After discovering both the differential drive system and the subroutine capabilities of our development kit, we were able to naturally build software without thinking about the underlying complexities like gear-slop, motor drift, or the complications of our differential. This abstraction allowed us to keep the same drive platform and subroutines for many years.
During my time in Lego League, our robot platform was pretty tightly coupled to the modular arm system we had designed. We’d just swap out one or two parts for different missions. Modern FLL strategy prescribes a wheeled platform, which entire skeletons are placed over for specific missions. Check out this incredible 2018 practice run by a team from Malaysia.
Managing environmental complexity
The competition map included several strips of electrical tape that acted as paths that a robot could follow using the light sensor. My initial algorithm was quite rudimentary. To follow the right side of a line: turn left if the robot saw the white competition mat, and turn left if it saw the black electrical tape. The robot would sort of wiggle down the line until a prescribed number of rotations were met. The sensor data wasn’t raw lumens, but rather a percentage of light-to-dark values.
Normally we’d have Lego League practice after school, under bright fluorescent lights. It wasn’t until our first all-night programming blitz (where suddenly nothing worked), that we learned just how much ambient light would impact the light sensors readings.
At the time, the actual competition was conducted in a dark gymnasium with one overhead fluorescent light over each table. Because each environment was so different, we determined we’d need to build a subroutine that would set a light and dark percentage threshold at the beginning of our robot run. Then instead of simply hardcoding light sensor values, we could get a much more accurate reading for our line following algorithms to use.
We also learned that sometimes it’s easier and more reliable to just build a mechanism that could straddle the 2x4 piece of wood that comprised the competition table border and force the robot down one line. Not everything needs to be done in software.
Lessons learned: Just because it worked on my machine, doesn’t mean it’ll work in the real world. It’s better to be adaptable than it is to toil over perfectly replicating your production environment.
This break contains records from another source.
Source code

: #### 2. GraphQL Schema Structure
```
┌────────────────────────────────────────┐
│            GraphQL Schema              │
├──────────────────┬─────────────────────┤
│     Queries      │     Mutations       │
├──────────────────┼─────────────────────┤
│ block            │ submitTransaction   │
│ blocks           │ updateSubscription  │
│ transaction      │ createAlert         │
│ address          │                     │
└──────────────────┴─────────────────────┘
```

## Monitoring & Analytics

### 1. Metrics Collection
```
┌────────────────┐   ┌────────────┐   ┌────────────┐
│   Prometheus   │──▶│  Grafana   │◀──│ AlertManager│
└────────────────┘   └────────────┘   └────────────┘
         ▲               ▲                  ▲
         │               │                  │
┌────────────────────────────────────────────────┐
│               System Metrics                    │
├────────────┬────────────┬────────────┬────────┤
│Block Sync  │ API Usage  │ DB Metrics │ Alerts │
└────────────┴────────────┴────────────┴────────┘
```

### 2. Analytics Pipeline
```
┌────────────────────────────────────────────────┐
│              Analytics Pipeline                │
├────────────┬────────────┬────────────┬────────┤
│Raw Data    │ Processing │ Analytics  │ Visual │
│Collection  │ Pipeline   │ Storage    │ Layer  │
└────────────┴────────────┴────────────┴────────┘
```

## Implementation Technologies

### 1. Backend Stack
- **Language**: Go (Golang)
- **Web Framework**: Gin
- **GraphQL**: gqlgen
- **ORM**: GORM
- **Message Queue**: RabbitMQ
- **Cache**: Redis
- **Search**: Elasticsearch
Engineering reliability in a complex system
Although a reliable drive system was paramount for navigating the competition field, we also needed to build systems that could interact with the missions. Our early attempts were simple arms connected to a motor either directly, or with a series of circular gears.
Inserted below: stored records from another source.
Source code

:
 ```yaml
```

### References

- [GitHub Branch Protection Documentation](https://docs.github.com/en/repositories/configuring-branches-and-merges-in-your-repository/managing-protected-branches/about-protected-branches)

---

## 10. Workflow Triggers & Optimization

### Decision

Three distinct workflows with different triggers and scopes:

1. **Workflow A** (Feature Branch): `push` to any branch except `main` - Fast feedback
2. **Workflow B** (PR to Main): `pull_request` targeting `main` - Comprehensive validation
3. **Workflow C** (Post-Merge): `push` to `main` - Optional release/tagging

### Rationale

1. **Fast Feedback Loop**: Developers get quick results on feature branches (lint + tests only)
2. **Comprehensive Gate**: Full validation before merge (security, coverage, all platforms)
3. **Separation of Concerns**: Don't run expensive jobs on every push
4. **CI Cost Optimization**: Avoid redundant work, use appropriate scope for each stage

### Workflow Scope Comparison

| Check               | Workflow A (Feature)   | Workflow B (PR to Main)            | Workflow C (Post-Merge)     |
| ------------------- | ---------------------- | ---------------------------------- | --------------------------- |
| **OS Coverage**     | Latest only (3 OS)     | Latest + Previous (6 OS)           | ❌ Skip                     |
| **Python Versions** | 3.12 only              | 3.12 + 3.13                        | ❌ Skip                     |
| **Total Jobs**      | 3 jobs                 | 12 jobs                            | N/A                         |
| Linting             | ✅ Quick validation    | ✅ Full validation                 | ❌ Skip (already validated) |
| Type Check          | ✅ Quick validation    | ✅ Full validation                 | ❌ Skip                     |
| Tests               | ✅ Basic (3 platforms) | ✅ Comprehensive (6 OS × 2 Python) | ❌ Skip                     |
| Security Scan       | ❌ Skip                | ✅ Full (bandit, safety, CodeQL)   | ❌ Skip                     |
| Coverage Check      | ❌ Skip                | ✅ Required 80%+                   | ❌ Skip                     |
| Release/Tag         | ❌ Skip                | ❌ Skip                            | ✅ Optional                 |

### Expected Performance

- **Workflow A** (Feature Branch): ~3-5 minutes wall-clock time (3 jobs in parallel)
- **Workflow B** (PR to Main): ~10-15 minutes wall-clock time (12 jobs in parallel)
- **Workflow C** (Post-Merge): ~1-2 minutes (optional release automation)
This posed several challenges - we could only use one rotation sensor (and it was needed for the drivetrain), so we once again resorted to time-based motor control. This sort of worked, except that our drive system allowed for backdrive - where the force of the load on the end of the arm could turn the motor and drop the cargo, or wreck our precious timing.
We needed an idempotent solution to our backdrive conundrum. This was solved using a worm gear, which is effectively a one-way drive system. The worm gear would turn a circular gear - but the circular gear could not turn the worm gear. This prevented whatever we were lifting from pulling the arm down to the table. Worm Gear
That left us with solving our reliability problem. We had already learned our lesson about using timers from our drivetrain woes. Since we didn’t have another precise rotation sensor at our disposal, we fashioned one from a touch sensor that would actuate as the arm passed over.
Now we could write another subroutine called
arm-down, and be confident that no matter how much weight was on the end of our arm, we wouldn’t stop raising or lowering the arm until it was in the desired position.
One of the great things about FLL is that we were having too much fun solving problems and building robots that we didn’t realize we had effectively signed up for extracurricular schooling. That said, fundamentals like abstraction, composition, managing complexity, and reliability must be learned some way. I’m certainly grateful for the opportunity to participate in the early days of FLL, and I’m hoping it’ll continue to exist for a long time.